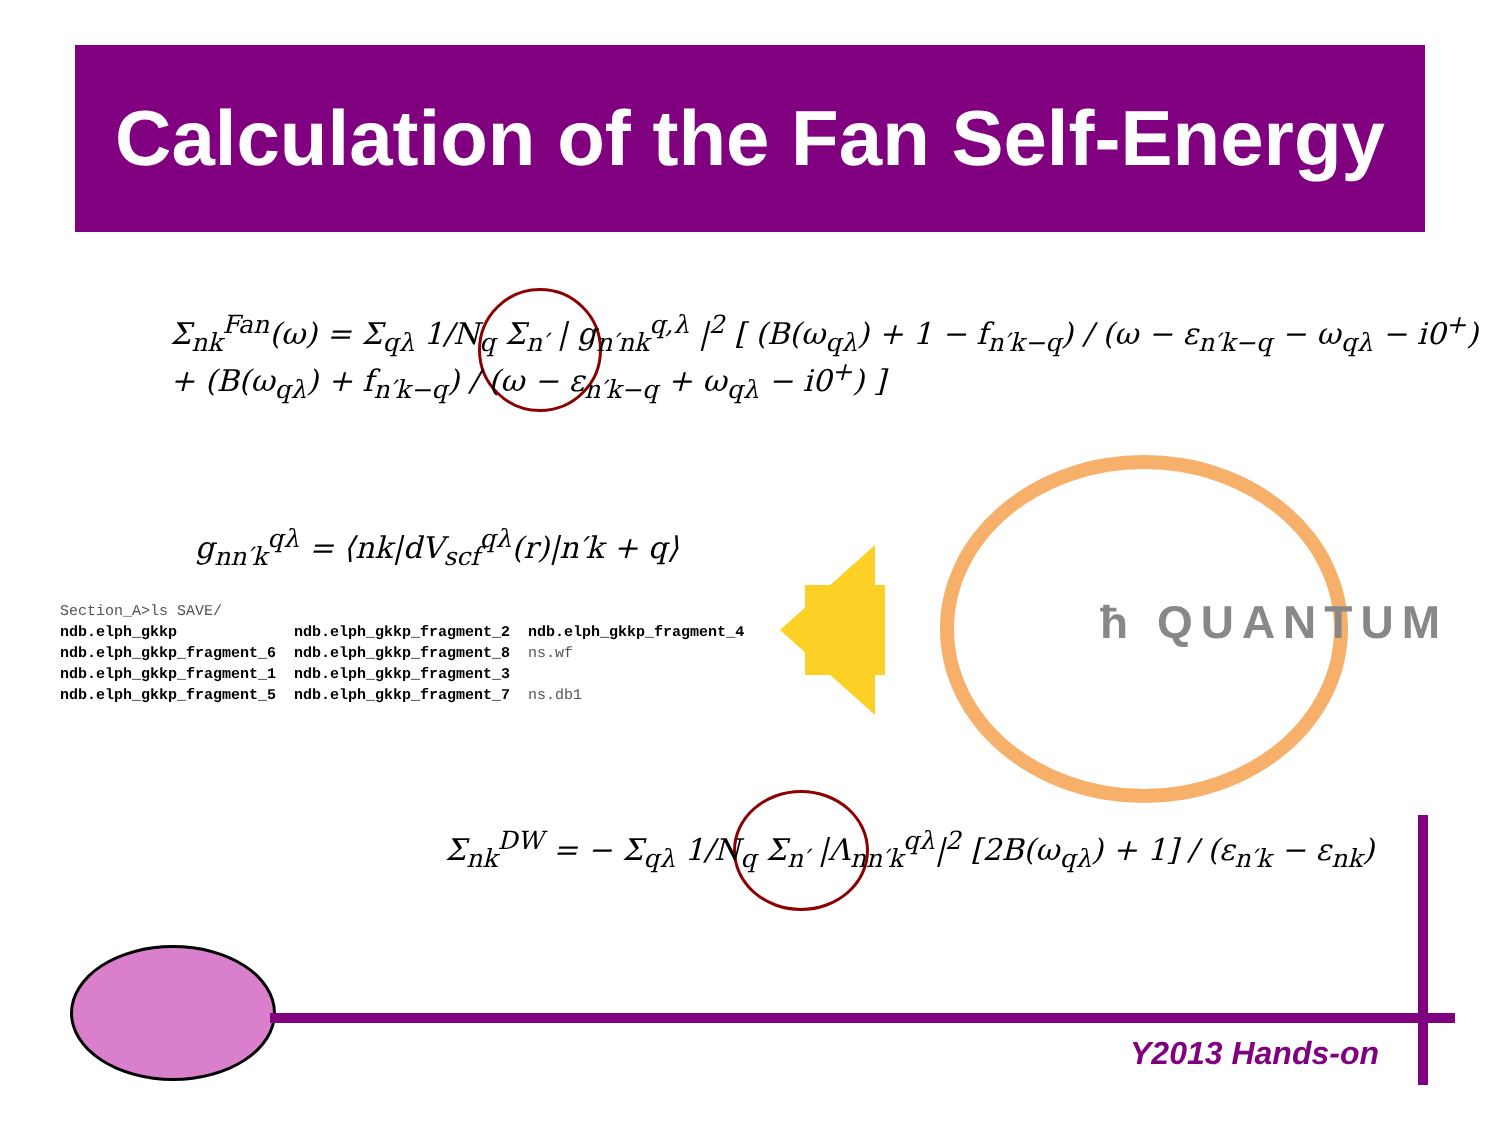Calculation of the Fan Self-Energy
ħ QUANTUM
Σ<sub>nk</sub><sup>Fan</sup>(ω) = Σ<sub>qλ</sub> 1/N<sub>q</sub> Σ<sub>n′</sub> | g<sub>n′nk</sub><sup>q,λ</sup> |<sup>2</sup> [ (B(ω<sub>qλ</sub>) + 1 − f<sub>n′k−q</sub>) / (ω − ε<sub>n′k−q</sub> − ω<sub>qλ</sub> − i0<sup>+</sup>) + (B(ω<sub>qλ</sub>) + f<sub>n′k−q</sub>) / (ω − ε<sub>n′k−q</sub> + ω<sub>qλ</sub> − i0<sup>+</sup>) ]
g<sub>nn′k</sub><sup>qλ</sup> = ⟨nk|dV<sub>scf</sub><sup>qλ</sup>(r)|n′k + q⟩
| Section_A>ls SAVE/ | | |
| ndb.elph_gkkp | ndb.elph_gkkp_fragment_2 | ndb.elph_gkkp_fragment_4 |
| ndb.elph_gkkp_fragment_6 | ndb.elph_gkkp_fragment_8 | ns.wf |
| ndb.elph_gkkp_fragment_1 | ndb.elph_gkkp_fragment_3 | |
| ndb.elph_gkkp_fragment_5 | ndb.elph_gkkp_fragment_7 | ns.db1 |
Σ<sub>nk</sub><sup>DW</sup> = − Σ<sub>qλ</sub> 1/N<sub>q</sub> Σ<sub>n′</sub> |Λ<sub>nn′k</sub><sup>qλ</sup>|<sup>2</sup> [2B(ω<sub>qλ</sub>) + 1] / (ε<sub>n′k</sub> − ε<sub>nk</sub>)
Y2013 Hands-on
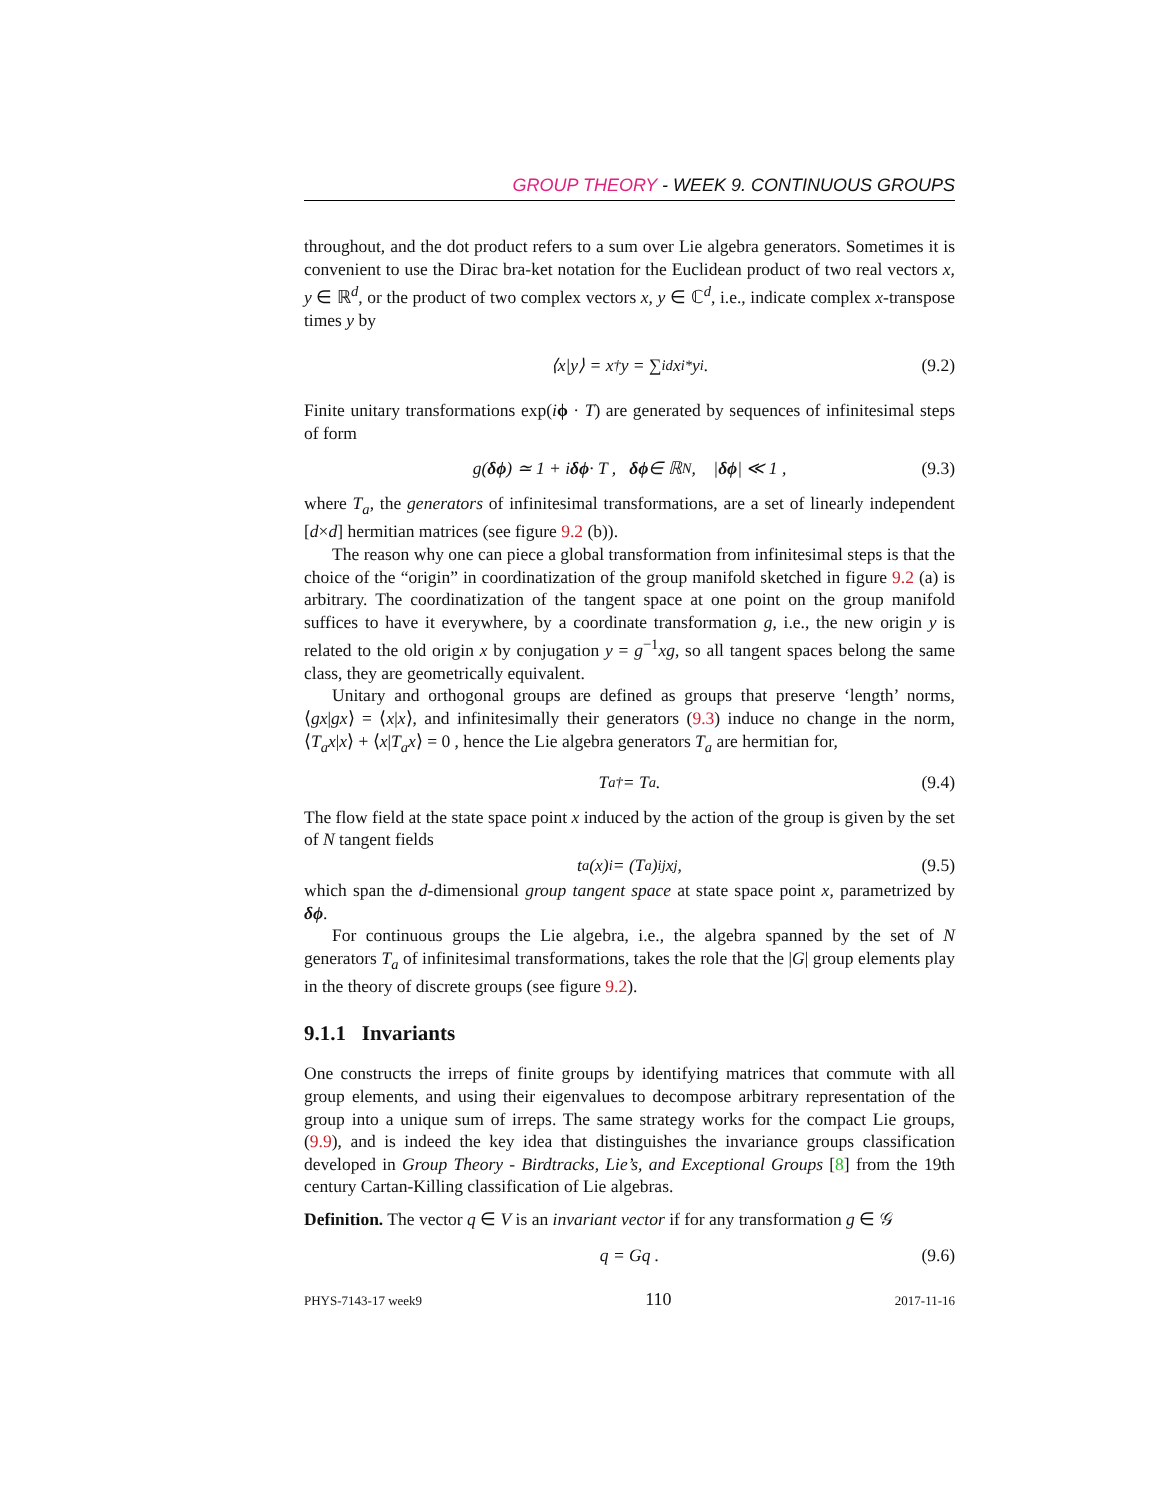GROUP THEORY - WEEK 9. CONTINUOUS GROUPS
throughout, and the dot product refers to a sum over Lie algebra generators. Sometimes it is convenient to use the Dirac bra-ket notation for the Euclidean product of two real vectors x, y ∈ ℝ<sup>d</sup>, or the product of two complex vectors x, y ∈ ℂ<sup>d</sup>, i.e., indicate complex x-transpose times y by
⟨x|y⟩ = x<sup>†</sup>y = ∑<sub>i</sub><sup>d</sup> x<sub>i</sub><sup>*</sup>y<sub>i</sub> . (9.2)
Finite unitary transformations exp(iϕ · T) are generated by sequences of infinitesimal steps of form
g(δϕ) ≃ 1 + i δϕ · T , δϕ ∈ ℝ<sup>N</sup> , | δϕ | ≪ 1 , (9.3)
where T<sub>a</sub>, the generators of infinitesimal transformations, are a set of linearly independent [d×d] hermitian matrices (see figure 9.2 (b)).
The reason why one can piece a global transformation from infinitesimal steps is that the choice of the “origin” in coordinatization of the group manifold sketched in figure 9.2 (a) is arbitrary. The coordinatization of the tangent space at one point on the group manifold suffices to have it everywhere, by a coordinate transformation g, i.e., the new origin y is related to the old origin x by conjugation y = g<sup>−1</sup>xg, so all tangent spaces belong the same class, they are geometrically equivalent.
Unitary and orthogonal groups are defined as groups that preserve ‘length’ norms, ⟨gx|gx⟩ = ⟨x|x⟩, and infinitesimally their generators (9.3) induce no change in the norm, ⟨T<sub>a</sub>x|x⟩ + ⟨x|T<sub>a</sub>x⟩ = 0 , hence the Lie algebra generators T<sub>a</sub> are hermitian for,
T<sub>a</sub><sup>†</sup> = T<sub>a</sub> . (9.4)
The flow field at the state space point x induced by the action of the group is given by the set of N tangent fields
t<sub>a</sub>(x)<sub>i</sub> = (T<sub>a</sub>)<sub>ij</sub>x<sub>j</sub> , (9.5)
which span the d-dimensional group tangent space at state space point x, parametrized by δϕ.
For continuous groups the Lie algebra, i.e., the algebra spanned by the set of N generators T<sub>a</sub> of infinitesimal transformations, takes the role that the |G| group elements play in the theory of discrete groups (see figure 9.2).
9.1.1 Invariants
One constructs the irreps of finite groups by identifying matrices that commute with all group elements, and using their eigenvalues to decompose arbitrary representation of the group into a unique sum of irreps. The same strategy works for the compact Lie groups, (9.9), and is indeed the key idea that distinguishes the invariance groups classification developed in Group Theory - Birdtracks, Lie’s, and Exceptional Groups [8] from the 19th century Cartan-Killing classification of Lie algebras.
Definition. The vector q ∈ V is an invariant vector if for any transformation g ∈ 𝒢
q = Gq . (9.6)
PHYS-7143-17 week9 110 2017-11-16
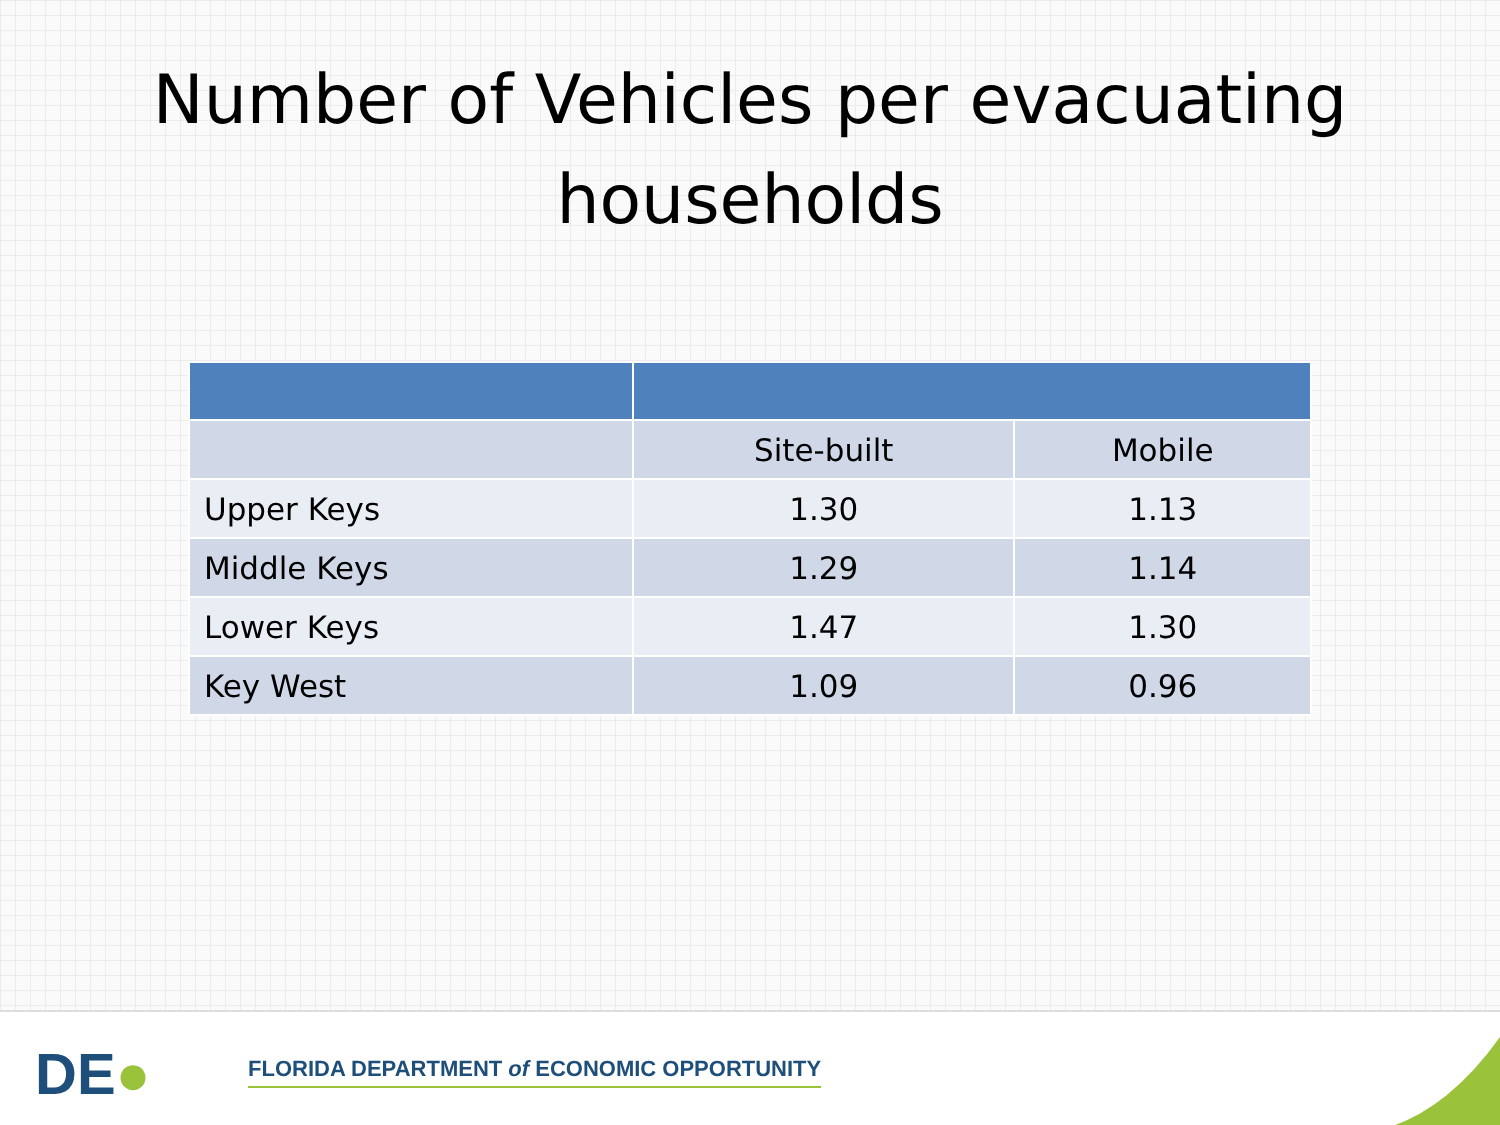Number of Vehicles per evacuating
households
| | Site-built | Mobile |
| Upper Keys | 1.30 | 1.13 |
| Middle Keys | 1.29 | 1.14 |
| Lower Keys | 1.47 | 1.30 |
| Key West | 1.09 | 0.96 |
DE●
FLORIDA DEPARTMENT of ECONOMIC OPPORTUNITY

#### What this task involves
Leave the images behind and write out every entry exactly.

#### Task result
Calculation of the Fan Self-Energy
ħ QUANTUM
Σ<sub>nk</sub><sup>Fan</sup>(ω) = Σ<sub>qλ</sub> 1/N<sub>q</sub> Σ<sub>n′</sub> | g<sub>n′nk</sub><sup>q,λ</sup> |<sup>2</sup> [ (B(ω<sub>qλ</sub>) + 1 − f<sub>n′k−q</sub>) / (ω − ε<sub>n′k−q</sub> − ω<sub>qλ</sub> − i0<sup>+</sup>) + (B(ω<sub>qλ</sub>) + f<sub>n′k−q</sub>) / (ω − ε<sub>n′k−q</sub> + ω<sub>qλ</sub> − i0<sup>+</sup>) ]
g<sub>nn′k</sub><sup>qλ</sup> = ⟨nk|dV<sub>scf</sub><sup>qλ</sup>(r)|n′k + q⟩
| Section_A>ls SAVE/ | | |
| ndb.elph_gkkp | ndb.elph_gkkp_fragment_2 | ndb.elph_gkkp_fragment_4 |
| ndb.elph_gkkp_fragment_6 | ndb.elph_gkkp_fragment_8 | ns.wf |
| ndb.elph_gkkp_fragment_1 | ndb.elph_gkkp_fragment_3 | |
| ndb.elph_gkkp_fragment_5 | ndb.elph_gkkp_fragment_7 | ns.db1 |
Σ<sub>nk</sub><sup>DW</sup> = − Σ<sub>qλ</sub> 1/N<sub>q</sub> Σ<sub>n′</sub> |Λ<sub>nn′k</sub><sup>qλ</sup>|<sup>2</sup> [2B(ω<sub>qλ</sub>) + 1] / (ε<sub>n′k</sub> − ε<sub>nk</sub>)
Y2013 Hands-on
GROUP THEORY - WEEK 9. CONTINUOUS GROUPS
throughout, and the dot product refers to a sum over Lie algebra generators. Sometimes it is convenient to use the Dirac bra-ket notation for the Euclidean product of two real vectors x, y ∈ ℝ<sup>d</sup>, or the product of two complex vectors x, y ∈ ℂ<sup>d</sup>, i.e., indicate complex x-transpose times y by
⟨x|y⟩ = x<sup>†</sup>y = ∑<sub>i</sub><sup>d</sup> x<sub>i</sub><sup>*</sup>y<sub>i</sub> . (9.2)
Finite unitary transformations exp(iϕ · T) are generated by sequences of infinitesimal steps of form
g(δϕ) ≃ 1 + i δϕ · T , δϕ ∈ ℝ<sup>N</sup> , | δϕ | ≪ 1 , (9.3)
where T<sub>a</sub>, the generators of infinitesimal transformations, are a set of linearly independent [d×d] hermitian matrices (see figure 9.2 (b)).
The reason why one can piece a global transformation from infinitesimal steps is that the choice of the “origin” in coordinatization of the group manifold sketched in figure 9.2 (a) is arbitrary. The coordinatization of the tangent space at one point on the group manifold suffices to have it everywhere, by a coordinate transformation g, i.e., the new origin y is related to the old origin x by conjugation y = g<sup>−1</sup>xg, so all tangent spaces belong the same class, they are geometrically equivalent.
Unitary and orthogonal groups are defined as groups that preserve ‘length’ norms, ⟨gx|gx⟩ = ⟨x|x⟩, and infinitesimally their generators (9.3) induce no change in the norm, ⟨T<sub>a</sub>x|x⟩ + ⟨x|T<sub>a</sub>x⟩ = 0 , hence the Lie algebra generators T<sub>a</sub> are hermitian for,
T<sub>a</sub><sup>†</sup> = T<sub>a</sub> . (9.4)
The flow field at the state space point x induced by the action of the group is given by the set of N tangent fields
t<sub>a</sub>(x)<sub>i</sub> = (T<sub>a</sub>)<sub>ij</sub>x<sub>j</sub> , (9.5)
which span the d-dimensional group tangent space at state space point x, parametrized by δϕ.
For continuous groups the Lie algebra, i.e., the algebra spanned by the set of N generators T<sub>a</sub> of infinitesimal transformations, takes the role that the |G| group elements play in the theory of discrete groups (see figure 9.2).
9.1.1 Invariants
One constructs the irreps of finite groups by identifying matrices that commute with all group elements, and using their eigenvalues to decompose arbitrary representation of the group into a unique sum of irreps. The same strategy works for the compact Lie groups, (9.9), and is indeed the key idea that distinguishes the invariance groups classification developed in Group Theory - Birdtracks, Lie’s, and Exceptional Groups [8] from the 19th century Cartan-Killing classification of Lie algebras.
Definition. The vector q ∈ V is an invariant vector if for any transformation g ∈ 𝒢
q = Gq . (9.6)
PHYS-7143-17 week9 110 2017-11-16
Number of Vehicles per evacuating
households
| | Site-built | Mobile |
| Upper Keys | 1.30 | 1.13 |
| Middle Keys | 1.29 | 1.14 |
| Lower Keys | 1.47 | 1.30 |
| Key West | 1.09 | 0.96 |
DE●
FLORIDA DEPARTMENT of ECONOMIC OPPORTUNITY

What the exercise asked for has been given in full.